Ansible playbooks often need secrets - API keys, passwords, certificates. I handle these through a combination of approaches:

  • GitLab CI/CD variables for secrets used during pipeline execution (passed as environment variables to the runner)
  • Ansible Vault for secrets that need to live in the repository (encrypted at rest, decrypted during playbook runs)
  • Variable files excluded from Git for local development (.gitignore‘d)

The Vault password is stored as a CI/CD variable in GitLab and passed to ansible-playbook via the --vault-password-file flag pointing to an environment variable.


Operational Patterns

Rolling Updates

When deploying a change across all hosts, I use Ansible’s serial directive to limit the blast radius:

1
2
3
4
5
6
- name: Deploy configuration update
  hosts: all
  become: true
  serial: 2
  roles:
    - common

This applies the change to 2 hosts at a time. If something fails on the first batch, the remaining hosts are untouched. For a homelab this might seem like overkill, but it’s a good habit that transfers directly to production environments.

Tagging

Tasks and roles are tagged so I can run subsets of a playbook without executing everything:

1
2
3
4
5
# Only run tasks tagged with 'ssh'
ansible-playbook playbooks/common.yml --tags ssh

# Run everything except package installation
ansible-playbook playbooks/common.yml --skip-tags packages

Tags make iterative development faster. When working on the SSH hardening configuration, I don’t need to wait for package installation and NTP configuration to run first.

Fact Gathering

Ansible gathers system facts (OS version, IP addresses, memory, disk) at the start of each playbook run. These facts are used in templates and conditionals:

1
2
3
4
5
- name: Configure based on OS family
  ansible.builtin.template:
    src: "syslog.conf..j2"
    dest: /etc/rsyslog.d/50-custom.conf
  when: ansible_os_family == "Debian"

This makes roles portable across different OS versions without hardcoding assumptions.


Lessons Learned

  • Idempotency is a discipline, not a feature - Ansible doesn’t guarantee idempotency.
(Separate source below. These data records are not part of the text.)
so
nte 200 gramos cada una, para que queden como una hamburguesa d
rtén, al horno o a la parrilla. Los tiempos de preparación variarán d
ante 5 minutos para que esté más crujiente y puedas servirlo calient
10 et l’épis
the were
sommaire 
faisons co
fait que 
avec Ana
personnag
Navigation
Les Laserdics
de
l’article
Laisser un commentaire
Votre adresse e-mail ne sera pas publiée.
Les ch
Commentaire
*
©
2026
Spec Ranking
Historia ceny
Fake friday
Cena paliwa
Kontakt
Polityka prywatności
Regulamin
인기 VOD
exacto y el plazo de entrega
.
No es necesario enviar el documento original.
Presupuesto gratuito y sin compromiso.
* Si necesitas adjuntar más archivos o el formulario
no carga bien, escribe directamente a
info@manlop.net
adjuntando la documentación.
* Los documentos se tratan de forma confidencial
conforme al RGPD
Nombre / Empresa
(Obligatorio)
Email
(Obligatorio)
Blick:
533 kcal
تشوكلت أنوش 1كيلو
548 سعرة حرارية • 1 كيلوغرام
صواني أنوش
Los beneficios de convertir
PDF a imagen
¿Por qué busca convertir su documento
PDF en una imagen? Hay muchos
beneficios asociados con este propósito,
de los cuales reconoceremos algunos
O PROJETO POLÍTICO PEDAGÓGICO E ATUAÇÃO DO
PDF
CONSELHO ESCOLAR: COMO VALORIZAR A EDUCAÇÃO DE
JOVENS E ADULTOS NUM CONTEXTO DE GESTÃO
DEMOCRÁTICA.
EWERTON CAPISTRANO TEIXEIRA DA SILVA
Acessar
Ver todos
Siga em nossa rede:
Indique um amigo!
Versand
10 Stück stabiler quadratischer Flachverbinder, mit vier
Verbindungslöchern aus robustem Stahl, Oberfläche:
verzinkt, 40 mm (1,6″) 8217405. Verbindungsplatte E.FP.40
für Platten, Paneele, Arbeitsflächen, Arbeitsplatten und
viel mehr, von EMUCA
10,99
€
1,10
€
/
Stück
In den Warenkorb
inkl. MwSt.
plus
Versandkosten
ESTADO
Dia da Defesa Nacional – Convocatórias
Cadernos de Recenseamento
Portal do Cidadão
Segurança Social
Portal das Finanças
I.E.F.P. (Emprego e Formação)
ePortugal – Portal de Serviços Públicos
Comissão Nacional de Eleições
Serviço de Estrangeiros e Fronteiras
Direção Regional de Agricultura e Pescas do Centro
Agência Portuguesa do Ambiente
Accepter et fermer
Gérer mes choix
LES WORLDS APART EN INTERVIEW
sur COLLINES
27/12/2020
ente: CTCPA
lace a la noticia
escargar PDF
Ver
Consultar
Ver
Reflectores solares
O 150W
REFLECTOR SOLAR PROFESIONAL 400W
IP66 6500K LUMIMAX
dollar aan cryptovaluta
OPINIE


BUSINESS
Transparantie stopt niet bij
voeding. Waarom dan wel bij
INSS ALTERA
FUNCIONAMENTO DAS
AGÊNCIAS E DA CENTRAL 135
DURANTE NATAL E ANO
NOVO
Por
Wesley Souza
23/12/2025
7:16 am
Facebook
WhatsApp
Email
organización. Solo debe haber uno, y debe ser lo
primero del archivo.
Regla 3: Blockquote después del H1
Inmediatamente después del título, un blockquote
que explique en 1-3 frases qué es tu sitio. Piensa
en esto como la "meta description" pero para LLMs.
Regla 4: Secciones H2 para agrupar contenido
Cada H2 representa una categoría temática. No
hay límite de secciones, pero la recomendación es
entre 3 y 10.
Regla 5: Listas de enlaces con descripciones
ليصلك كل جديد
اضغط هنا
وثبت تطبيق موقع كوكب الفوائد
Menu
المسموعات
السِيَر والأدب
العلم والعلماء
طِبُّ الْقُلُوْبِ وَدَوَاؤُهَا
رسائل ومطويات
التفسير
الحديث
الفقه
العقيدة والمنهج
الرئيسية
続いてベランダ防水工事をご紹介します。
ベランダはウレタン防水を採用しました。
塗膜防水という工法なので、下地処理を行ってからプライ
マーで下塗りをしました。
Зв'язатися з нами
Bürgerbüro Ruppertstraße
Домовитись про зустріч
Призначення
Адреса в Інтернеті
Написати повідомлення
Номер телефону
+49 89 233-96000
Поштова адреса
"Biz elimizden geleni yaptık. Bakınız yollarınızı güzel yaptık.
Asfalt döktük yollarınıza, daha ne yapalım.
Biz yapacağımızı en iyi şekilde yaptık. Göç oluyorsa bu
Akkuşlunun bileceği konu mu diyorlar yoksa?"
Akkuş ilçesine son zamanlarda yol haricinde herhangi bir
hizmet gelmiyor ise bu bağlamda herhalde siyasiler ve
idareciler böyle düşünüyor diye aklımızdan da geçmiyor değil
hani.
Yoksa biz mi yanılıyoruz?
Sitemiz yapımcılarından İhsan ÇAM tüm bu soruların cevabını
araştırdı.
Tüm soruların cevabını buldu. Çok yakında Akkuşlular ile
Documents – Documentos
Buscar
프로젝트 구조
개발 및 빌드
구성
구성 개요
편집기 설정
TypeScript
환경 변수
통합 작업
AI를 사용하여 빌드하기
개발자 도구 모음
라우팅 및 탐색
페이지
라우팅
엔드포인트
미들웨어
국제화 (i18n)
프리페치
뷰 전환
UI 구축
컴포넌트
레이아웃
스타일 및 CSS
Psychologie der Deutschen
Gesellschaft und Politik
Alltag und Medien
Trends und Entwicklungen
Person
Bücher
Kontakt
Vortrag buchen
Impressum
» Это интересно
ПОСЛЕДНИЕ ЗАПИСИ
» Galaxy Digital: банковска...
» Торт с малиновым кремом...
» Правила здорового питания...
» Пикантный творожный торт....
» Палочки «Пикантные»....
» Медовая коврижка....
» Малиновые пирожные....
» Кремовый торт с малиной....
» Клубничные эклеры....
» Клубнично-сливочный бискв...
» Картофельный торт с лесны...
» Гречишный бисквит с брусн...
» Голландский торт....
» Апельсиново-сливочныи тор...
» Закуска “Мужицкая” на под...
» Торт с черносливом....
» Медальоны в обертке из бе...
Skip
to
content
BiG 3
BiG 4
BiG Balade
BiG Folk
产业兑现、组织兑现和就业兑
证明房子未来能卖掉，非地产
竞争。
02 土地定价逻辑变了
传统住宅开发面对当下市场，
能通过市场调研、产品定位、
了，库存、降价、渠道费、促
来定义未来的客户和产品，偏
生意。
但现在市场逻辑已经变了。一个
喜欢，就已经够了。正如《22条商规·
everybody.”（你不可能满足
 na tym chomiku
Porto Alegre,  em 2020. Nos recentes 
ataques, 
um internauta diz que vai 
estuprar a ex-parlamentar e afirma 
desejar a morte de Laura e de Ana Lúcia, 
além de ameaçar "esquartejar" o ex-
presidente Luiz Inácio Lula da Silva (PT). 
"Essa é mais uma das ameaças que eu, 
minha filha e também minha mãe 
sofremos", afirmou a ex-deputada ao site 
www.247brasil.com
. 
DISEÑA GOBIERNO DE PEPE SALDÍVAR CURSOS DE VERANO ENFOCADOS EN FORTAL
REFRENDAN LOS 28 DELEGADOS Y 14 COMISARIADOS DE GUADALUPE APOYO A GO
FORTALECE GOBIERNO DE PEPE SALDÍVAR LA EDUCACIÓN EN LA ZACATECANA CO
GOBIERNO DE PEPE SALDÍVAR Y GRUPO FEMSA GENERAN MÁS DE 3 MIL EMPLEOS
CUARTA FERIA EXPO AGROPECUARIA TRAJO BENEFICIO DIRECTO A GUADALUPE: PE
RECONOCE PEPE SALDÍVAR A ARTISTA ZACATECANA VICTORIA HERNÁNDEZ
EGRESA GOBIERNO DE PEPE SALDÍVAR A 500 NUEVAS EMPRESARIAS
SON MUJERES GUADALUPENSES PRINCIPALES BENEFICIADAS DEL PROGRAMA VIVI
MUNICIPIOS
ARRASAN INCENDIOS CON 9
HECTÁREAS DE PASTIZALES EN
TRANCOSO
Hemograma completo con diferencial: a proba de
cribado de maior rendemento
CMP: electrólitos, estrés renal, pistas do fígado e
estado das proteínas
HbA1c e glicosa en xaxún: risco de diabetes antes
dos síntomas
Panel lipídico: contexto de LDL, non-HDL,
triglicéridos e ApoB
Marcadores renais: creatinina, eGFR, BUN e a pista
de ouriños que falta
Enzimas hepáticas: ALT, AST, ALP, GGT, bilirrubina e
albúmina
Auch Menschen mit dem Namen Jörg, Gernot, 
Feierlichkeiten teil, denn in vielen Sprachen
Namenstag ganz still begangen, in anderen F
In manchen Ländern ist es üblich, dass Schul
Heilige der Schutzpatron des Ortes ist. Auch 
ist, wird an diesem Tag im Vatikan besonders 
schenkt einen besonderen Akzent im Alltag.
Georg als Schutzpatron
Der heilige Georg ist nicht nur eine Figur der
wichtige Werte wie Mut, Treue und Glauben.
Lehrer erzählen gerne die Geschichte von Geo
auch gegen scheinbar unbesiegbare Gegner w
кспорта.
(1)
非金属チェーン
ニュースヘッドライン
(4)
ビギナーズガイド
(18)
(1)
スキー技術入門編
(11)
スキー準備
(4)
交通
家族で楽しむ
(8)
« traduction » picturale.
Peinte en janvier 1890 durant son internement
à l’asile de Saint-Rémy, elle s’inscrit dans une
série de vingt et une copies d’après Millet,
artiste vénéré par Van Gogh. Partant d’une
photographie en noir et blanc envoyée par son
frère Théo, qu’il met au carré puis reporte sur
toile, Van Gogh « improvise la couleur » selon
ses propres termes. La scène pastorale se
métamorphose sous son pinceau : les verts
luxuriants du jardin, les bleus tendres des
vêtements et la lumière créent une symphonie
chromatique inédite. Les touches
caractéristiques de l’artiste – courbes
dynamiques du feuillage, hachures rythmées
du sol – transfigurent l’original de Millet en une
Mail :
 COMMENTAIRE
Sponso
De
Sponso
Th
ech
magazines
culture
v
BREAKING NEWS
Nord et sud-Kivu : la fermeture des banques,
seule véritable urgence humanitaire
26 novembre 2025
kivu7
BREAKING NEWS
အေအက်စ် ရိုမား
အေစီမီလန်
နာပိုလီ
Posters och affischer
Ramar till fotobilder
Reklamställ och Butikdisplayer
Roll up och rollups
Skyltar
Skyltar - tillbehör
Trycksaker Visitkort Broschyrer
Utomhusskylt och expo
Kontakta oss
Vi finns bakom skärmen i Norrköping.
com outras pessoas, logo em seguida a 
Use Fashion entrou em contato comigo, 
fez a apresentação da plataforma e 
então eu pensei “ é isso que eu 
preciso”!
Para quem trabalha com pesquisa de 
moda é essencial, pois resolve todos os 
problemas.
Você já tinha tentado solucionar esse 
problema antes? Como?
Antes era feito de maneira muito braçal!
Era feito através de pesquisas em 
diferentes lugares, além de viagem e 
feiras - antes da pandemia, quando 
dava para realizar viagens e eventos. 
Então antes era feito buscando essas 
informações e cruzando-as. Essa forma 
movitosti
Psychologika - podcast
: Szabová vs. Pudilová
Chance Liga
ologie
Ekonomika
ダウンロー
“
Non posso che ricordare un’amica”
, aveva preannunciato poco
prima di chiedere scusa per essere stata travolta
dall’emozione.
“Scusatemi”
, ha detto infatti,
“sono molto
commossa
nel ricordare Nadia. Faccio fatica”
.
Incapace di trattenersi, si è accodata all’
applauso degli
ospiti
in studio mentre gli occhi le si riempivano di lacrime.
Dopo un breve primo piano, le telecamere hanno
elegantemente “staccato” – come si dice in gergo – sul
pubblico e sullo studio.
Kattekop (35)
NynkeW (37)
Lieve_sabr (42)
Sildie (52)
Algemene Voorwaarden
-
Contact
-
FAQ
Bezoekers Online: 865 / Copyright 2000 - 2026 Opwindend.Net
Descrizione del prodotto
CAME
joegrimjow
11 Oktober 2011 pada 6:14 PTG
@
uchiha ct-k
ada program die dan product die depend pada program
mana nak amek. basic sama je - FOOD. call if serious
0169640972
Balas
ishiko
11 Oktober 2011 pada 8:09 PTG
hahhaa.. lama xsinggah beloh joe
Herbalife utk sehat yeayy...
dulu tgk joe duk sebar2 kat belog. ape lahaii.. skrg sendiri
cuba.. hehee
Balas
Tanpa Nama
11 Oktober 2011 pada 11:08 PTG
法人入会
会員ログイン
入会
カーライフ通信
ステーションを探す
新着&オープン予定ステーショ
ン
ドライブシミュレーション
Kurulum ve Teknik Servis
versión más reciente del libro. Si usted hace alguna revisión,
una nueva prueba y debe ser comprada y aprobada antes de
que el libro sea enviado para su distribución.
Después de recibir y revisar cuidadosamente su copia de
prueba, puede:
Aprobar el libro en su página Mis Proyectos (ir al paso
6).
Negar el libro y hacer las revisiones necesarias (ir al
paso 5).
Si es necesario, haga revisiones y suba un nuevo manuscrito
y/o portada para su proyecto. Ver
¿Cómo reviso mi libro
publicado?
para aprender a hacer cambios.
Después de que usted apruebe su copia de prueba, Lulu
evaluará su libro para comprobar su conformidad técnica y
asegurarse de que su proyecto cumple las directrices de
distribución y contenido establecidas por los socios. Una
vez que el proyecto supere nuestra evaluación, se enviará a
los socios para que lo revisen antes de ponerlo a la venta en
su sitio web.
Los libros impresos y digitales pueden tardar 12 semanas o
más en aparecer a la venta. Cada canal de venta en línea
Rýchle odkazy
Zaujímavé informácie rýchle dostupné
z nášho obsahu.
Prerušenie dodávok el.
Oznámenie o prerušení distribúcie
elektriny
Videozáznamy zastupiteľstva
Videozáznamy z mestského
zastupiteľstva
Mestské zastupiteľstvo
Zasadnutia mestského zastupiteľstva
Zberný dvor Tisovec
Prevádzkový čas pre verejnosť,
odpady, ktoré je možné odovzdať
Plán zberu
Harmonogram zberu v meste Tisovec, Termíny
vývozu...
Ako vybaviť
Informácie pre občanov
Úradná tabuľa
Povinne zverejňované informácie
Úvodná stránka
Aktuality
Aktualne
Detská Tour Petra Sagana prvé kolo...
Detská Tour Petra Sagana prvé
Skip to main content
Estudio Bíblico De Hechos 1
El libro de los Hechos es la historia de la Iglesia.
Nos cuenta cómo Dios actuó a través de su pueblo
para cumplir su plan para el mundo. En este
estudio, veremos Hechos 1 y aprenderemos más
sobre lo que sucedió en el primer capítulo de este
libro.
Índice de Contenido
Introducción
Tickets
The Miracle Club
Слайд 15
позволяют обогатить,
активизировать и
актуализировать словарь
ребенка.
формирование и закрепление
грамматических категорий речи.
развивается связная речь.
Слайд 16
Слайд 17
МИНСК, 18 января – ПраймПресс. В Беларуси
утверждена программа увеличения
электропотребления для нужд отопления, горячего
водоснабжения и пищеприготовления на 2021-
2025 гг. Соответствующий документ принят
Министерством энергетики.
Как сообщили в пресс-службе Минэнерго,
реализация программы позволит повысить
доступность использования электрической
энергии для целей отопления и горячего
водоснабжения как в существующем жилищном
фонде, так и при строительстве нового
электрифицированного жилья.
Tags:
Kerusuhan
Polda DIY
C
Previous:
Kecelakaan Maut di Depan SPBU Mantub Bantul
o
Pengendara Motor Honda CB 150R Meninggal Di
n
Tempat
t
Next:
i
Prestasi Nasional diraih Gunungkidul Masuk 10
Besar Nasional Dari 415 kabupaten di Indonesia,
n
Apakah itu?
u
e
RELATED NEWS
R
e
You achieve it by using modules correctly, avoiding raw shell commands, and testing thoroughly
  • Check mode before apply, always - --check --diff is the safety net. Skip it once and you’ll regret it
  • FQCN everywhere - using ansible.builtin.apt instead of apt avoids subtle bugs from collection name conflicts and makes the code more readable
  • Pin collection versions - unpinned collections will eventually break your playbooks when an upstream update changes behavior
  • One role, one concern - resist the urge to put everything in a single role. Separate roles are easier to test, reuse, and debug
  • The common role is the most important - it’s unglamorous, but a consistent base configuration across all hosts prevents an entire category of debugging headaches
  • Ansible for day-2, Terraform for day-0 - don’t blur the boundary. Terraform provisions infrastructure, Ansible configures it. Terraform provisioners are an anti-pattern for configuration management
  • Handlers prevent unnecessary restarts - always use notify and handlers instead of restarting services unconditionally

What’s Next

  • Molecule testing - adding automated role testing with Molecule so every merge request verifies that roles converge correctly on a fresh container
  • Expanded role coverage - more roles for application-specific configuration (database tuning, web server hardening, log rotation policies)
  • Dynamic inventory from Proxmox - using the community.proxmox inventory plugin to auto-discover hosts instead of maintaining a static inventory file
  • AWX/Semaphore - evaluating a web UI for Ansible to provide better visibility into playbook runs and scheduling

Ansible is the glue that turns a collection of freshly provisioned VMs and LXCs into a consistent, monitored, and secure environment. Combined with Terraform for provisioning and GitLab CI for execution, it completes the IaC stack that makes the homelab manageable at scale.

This post is licensed under CC BY 4.0 by the author.